Opinion : politique américaine

Trump et le Watergate

Depuis quelques jours, on observe que l’administration Trump traverse une crise existentielle. Bien sûr, depuis son accession à la Maison-Blanche, le président Donald Trump nous a habitués à l’État-spectacle et à un comportement non conventionnel avec ses tweets quotidiens, ses déclarations à l’emporte-pièce, son affrontement avec les médias traditionnels, sans oublier ses nombreuses controverses.

À titre d’exemple, relevons le congédiement de Michael Flynn (son conseiller à la sécurité nationale pour ses liens avec la Russie), les enquêtes menées par le FBI, le Sénat et la Chambre des représentants sur l’implication russe dans la campagne présidentielle de novembre 2016, ou encore les efforts déployés contre l’héritage Obama. Ces polémiques ont grandement dominé l’échiquier politique depuis la prestation de serment de Donald Trump.

Reste que la décision de congédier le directeur du FBI, James Comey, vraisemblablement pour son enquête sur les Russes, et le dévoilement d’information classifiée concernant la sécurité nationale au ministre des Affaires étrangères russes, Serguei Lavrov, créent tout un émoi.

Le sénateur républicain et ancien candidat à la présidence John McCain et l’ancien conseiller spécial des présidents Richard Nixon et Bill Clinton, David Gergen, ont tous les deux fait le lien avec le scandale du Watergate de 1974 : comme ce fut le cas avec le scandale du Watergate, on parle d’entrave à la justice.

Depuis, le département de la Justice américaine vient de nommer un ancien directeur du FBI, Robert Mueller, comme procureur spécial pour diriger l’enquête sur le rôle de la Russie dans les dernières élections.

De plus en plus, les mots « Watergate » et « impeachment » font surface dans les analyses des médias.

Sommes-nous sur cette voie ? Sommes-nous à l’aube d’un autre Watergate ?

Sans aucun doute, le président Trump reste combatif et une grande partie de sa base politique est encore solidaire avec lui. N’oublions pas que son parti, les républicains, contrôle les deux chambres du Congrès.

Résolution majoritaire et procès

Pour déclencher le processus de destitution d’un président, il est nécessaire d’avoir une résolution majoritaire de la Chambre des représentants, à la suite de laquelle un procès au Sénat, qui agira comme tribunal, s’ouvre. Le procès aboutit sur un vote, et si les deux tiers des votes sont obtenus en faveur de l’accusation, le président est destitué.

Cependant, nous sommes encore loin de cette démarche.

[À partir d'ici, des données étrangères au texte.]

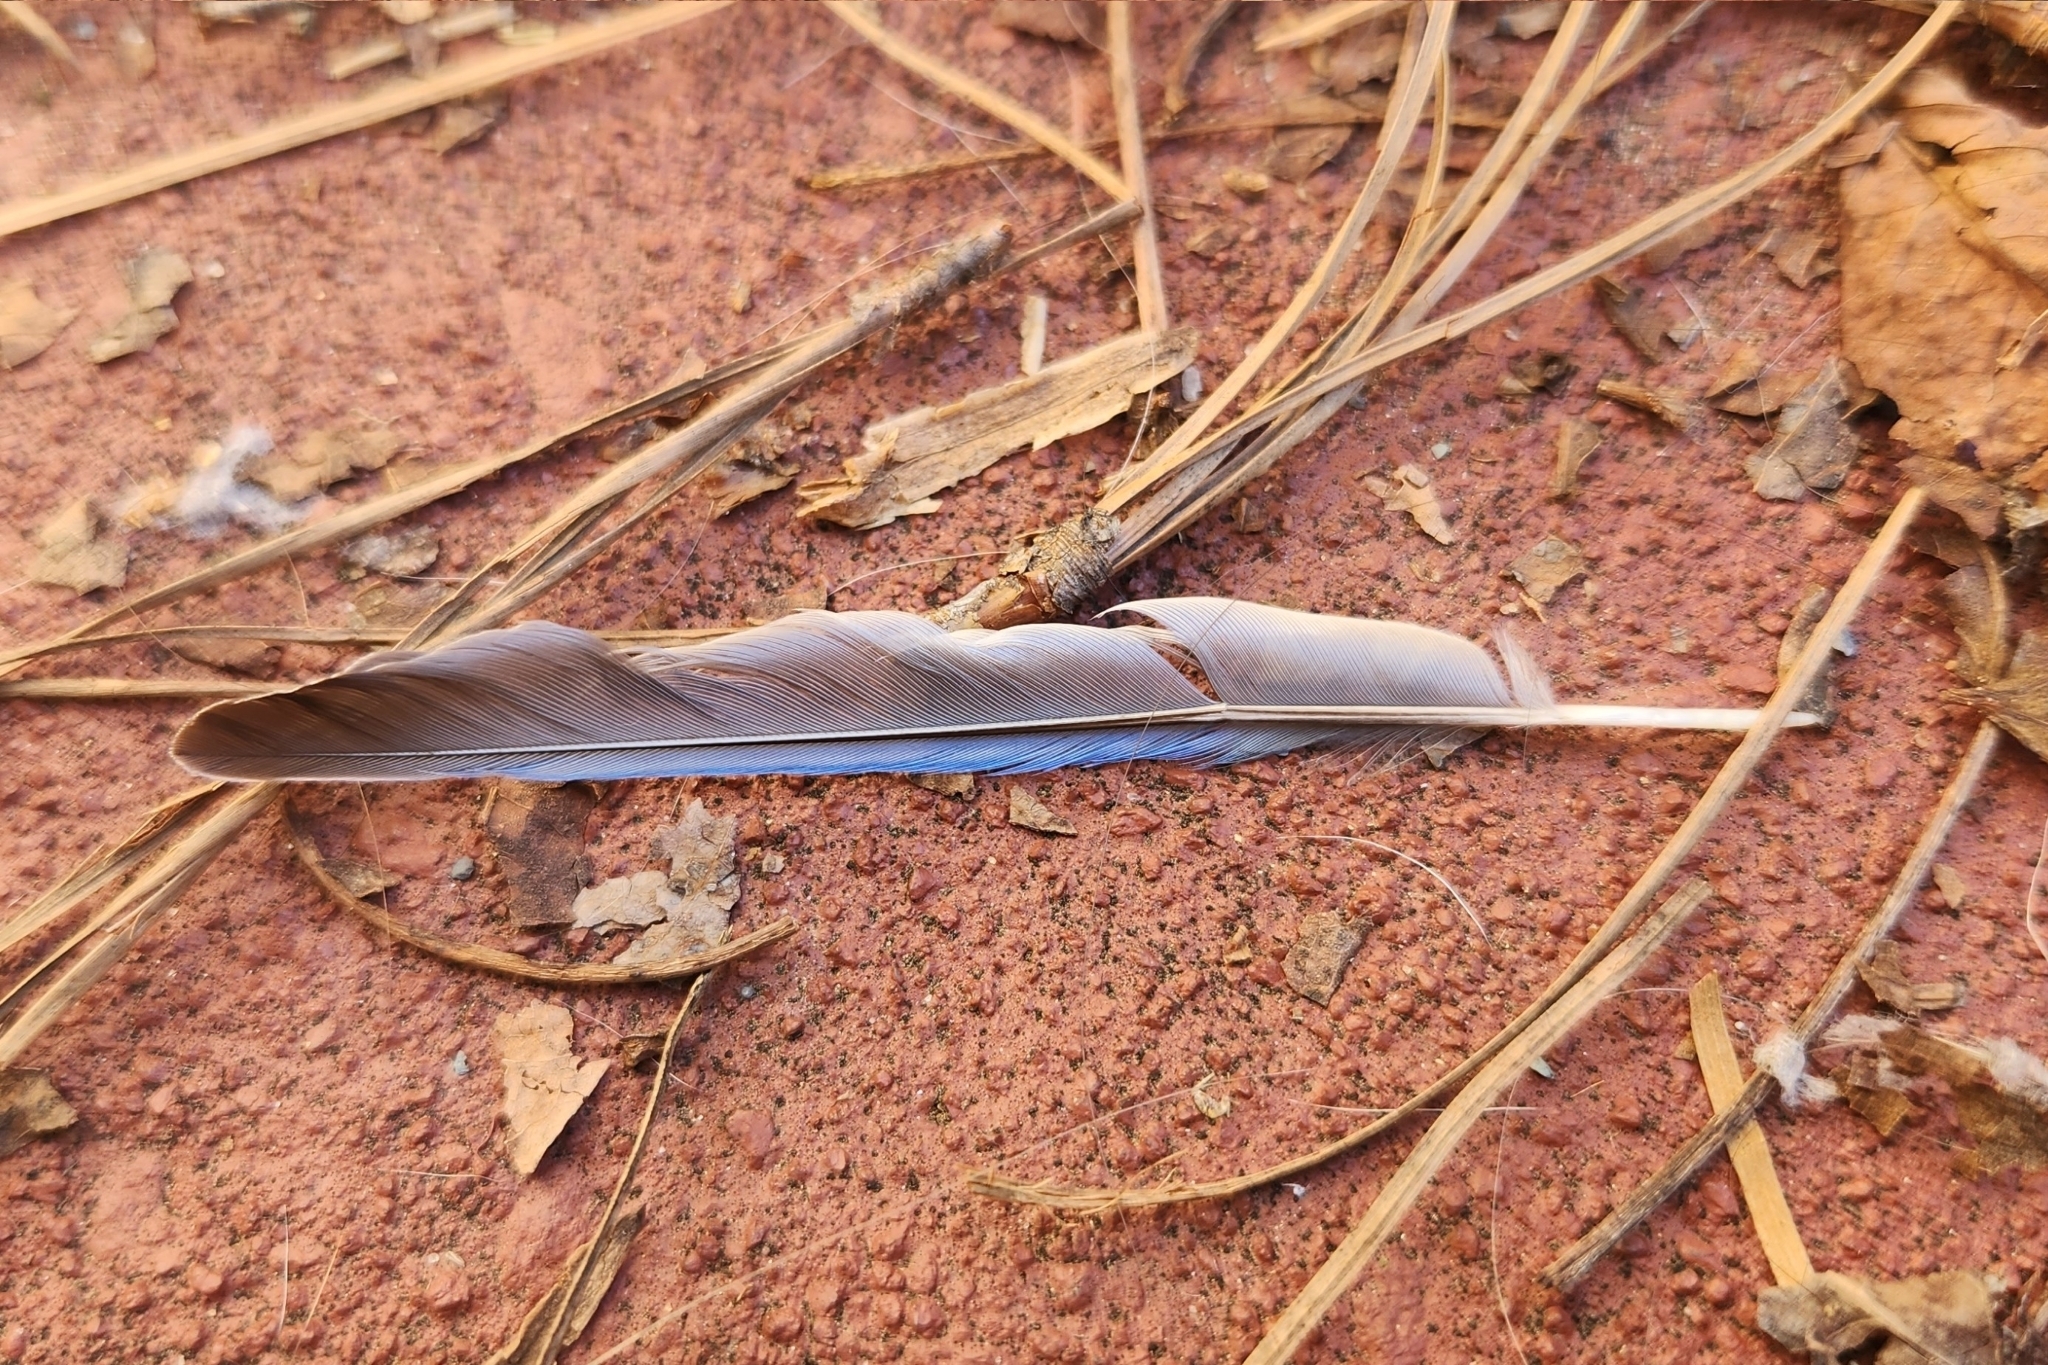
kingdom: Animalia
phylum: Chordata
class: Aves
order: Passeriformes
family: Turdidae
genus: Sialia
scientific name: Sialia sialis
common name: Eastern bluebird
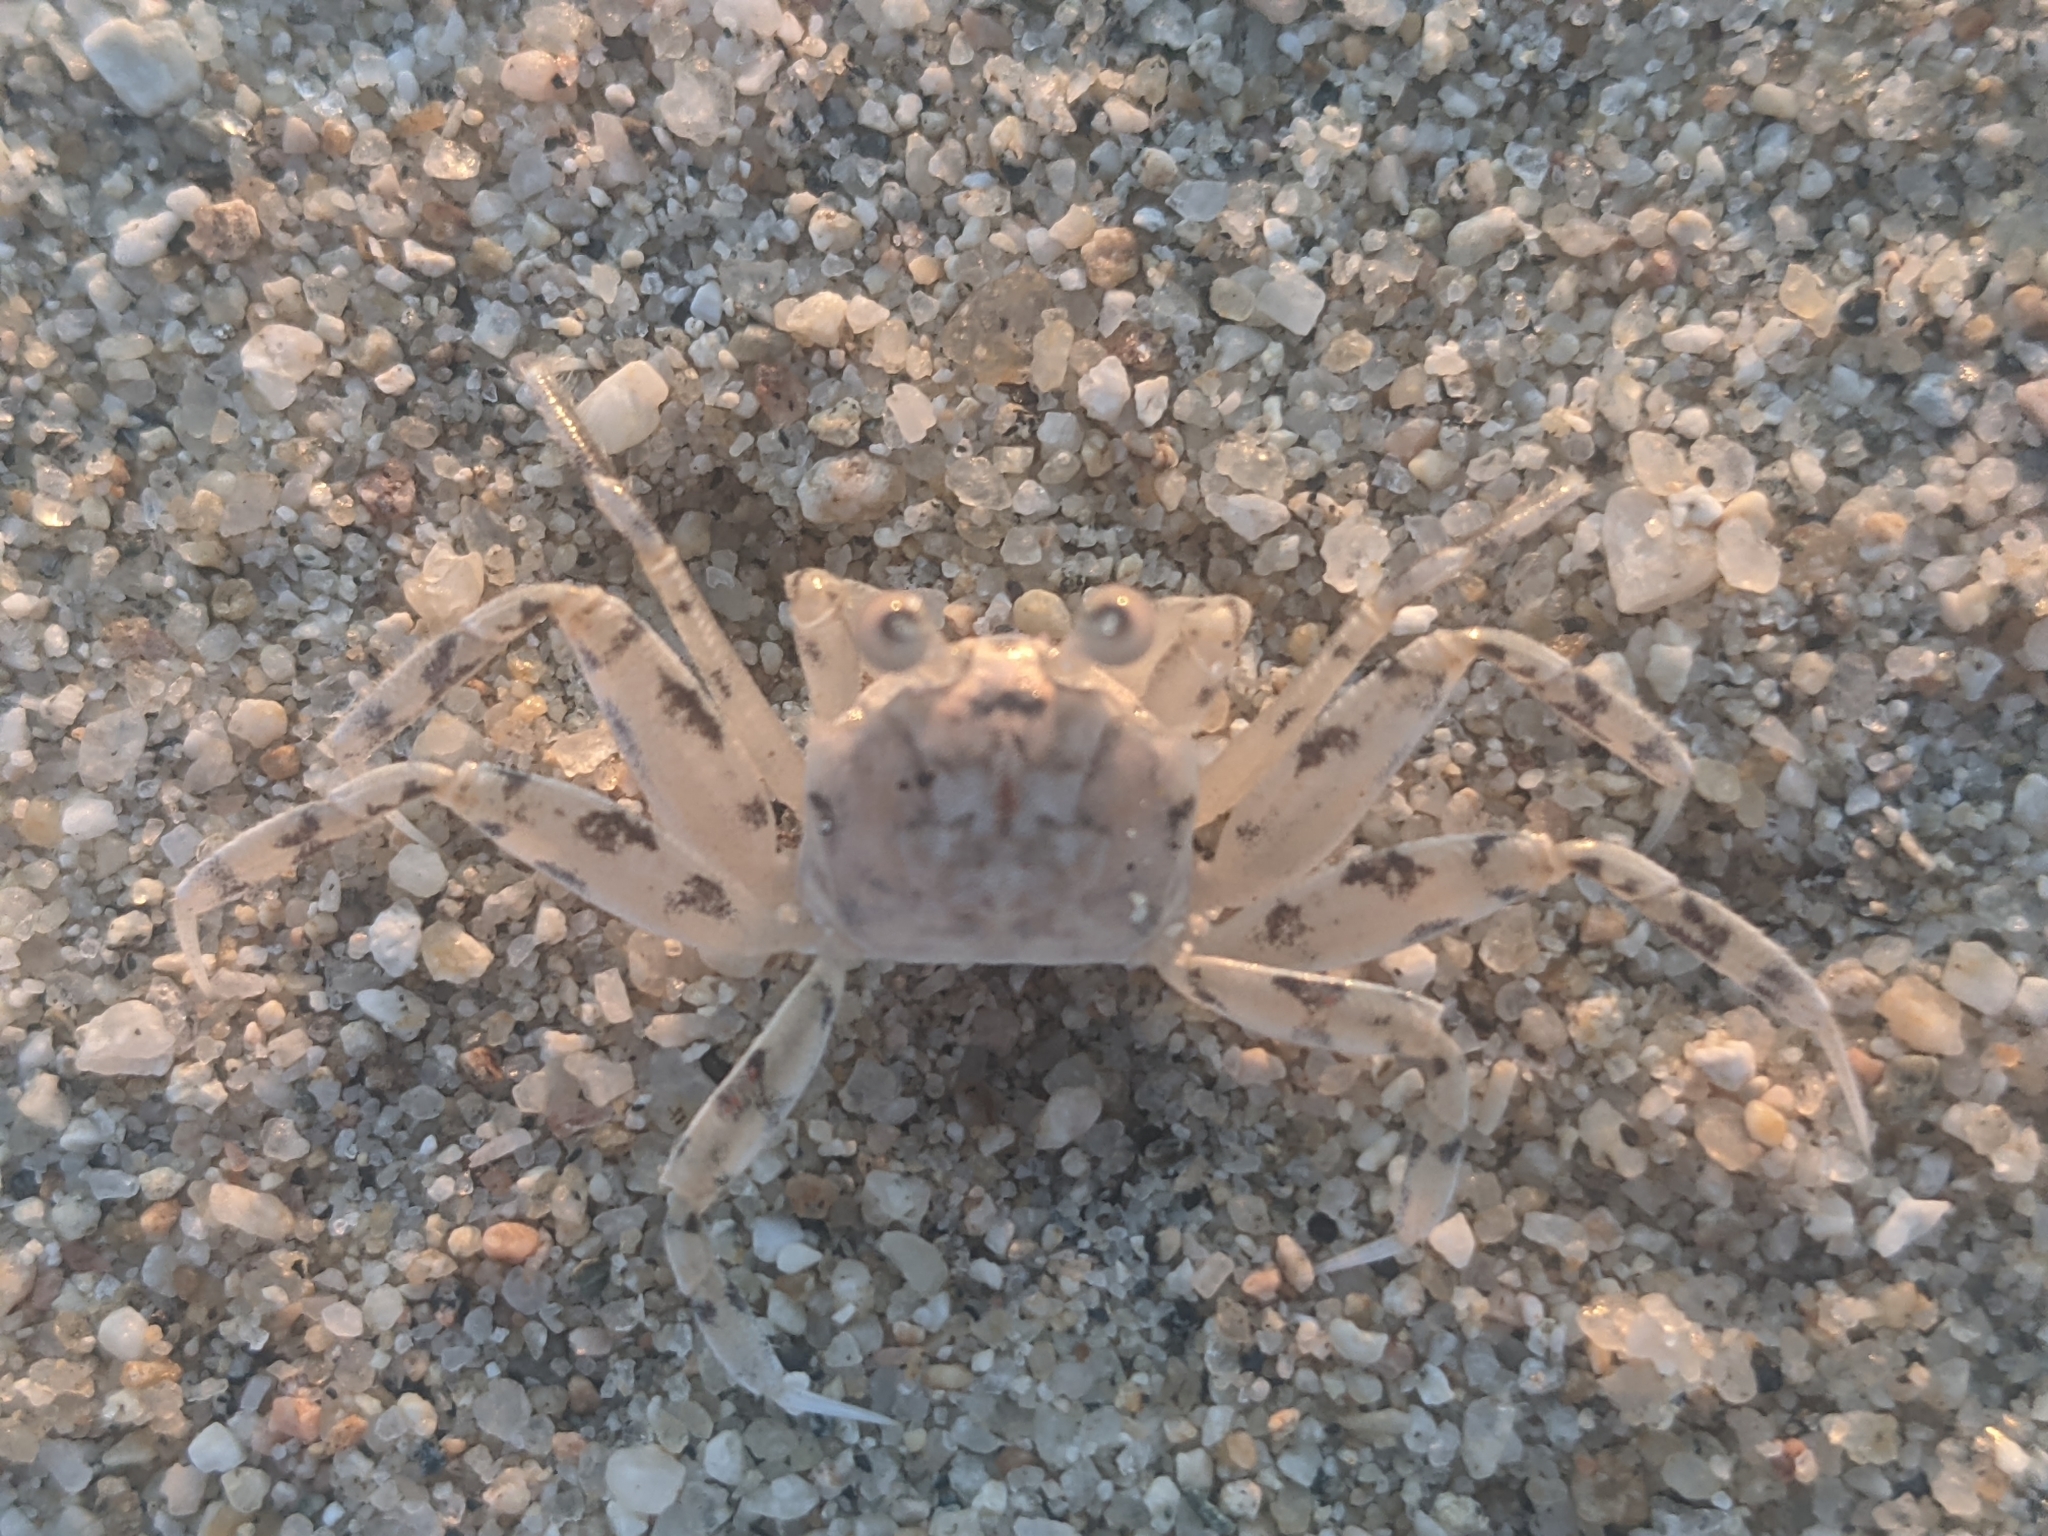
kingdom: Animalia
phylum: Arthropoda
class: Malacostraca
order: Decapoda
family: Ocypodidae
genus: Ocypode
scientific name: Ocypode occidentalis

Seulement trois présidents dans l’histoire américaine ont fait l’objet d’une motion de destitution, sans qu’elle n’aboutisse (Andrew Johnson en 1868, Richard Nixon en 1974 et Bill Clinton en 1998). Johnson et Clinton ont gagné leur procès au Sénat. Le président Nixon a préféré démissionner avant d’avoir son procès au Sénat.

Je souligne que nous n’en sommes pas encore à la veille du sort de Nixon.

Cela étant, on constate que le système des contrepoids (checks and balances) est en voie de jouer son plein rôle. Les médias sont aussi aux aguets. Sans doute, la nomination du procureur spécial Mueller et les enquêtes en cours au Sénat et à la Chambre des représentants promettent d’autres révélations qui pourraient faire basculer l’appui des républicains. Déjà, certains républicains avouent être troublés et on peut prévoir que les démocrates seront unanimes contre le président à travers le processus.

Peu importe les conclusions de ces enquêtes, la présidence de Trump est sévèrement ébranlée. Ses priorités qui comportent la réforme fiscale, l’élimination de l’Obamacare et son programme sur le plan économique seront certainement affectées par le dévoilement de nouvelles sensationnelles. S’ajoutent à cela les élections de mi-mandat qui auront lieu en novembre 2018, et où la popularité du président Trump sera indéniablement un enjeu central.

Certes, ce n’est pas encore le Watergate, mais comme ce fut le cas avec Nixon, une présidence assiégée et affaiblie n’est pas de bon augure et n’inspire pas la confiance. En effet, c’est préoccupant non seulement pour les États-Unis, mais, force est d’avouer, pour le monde entier.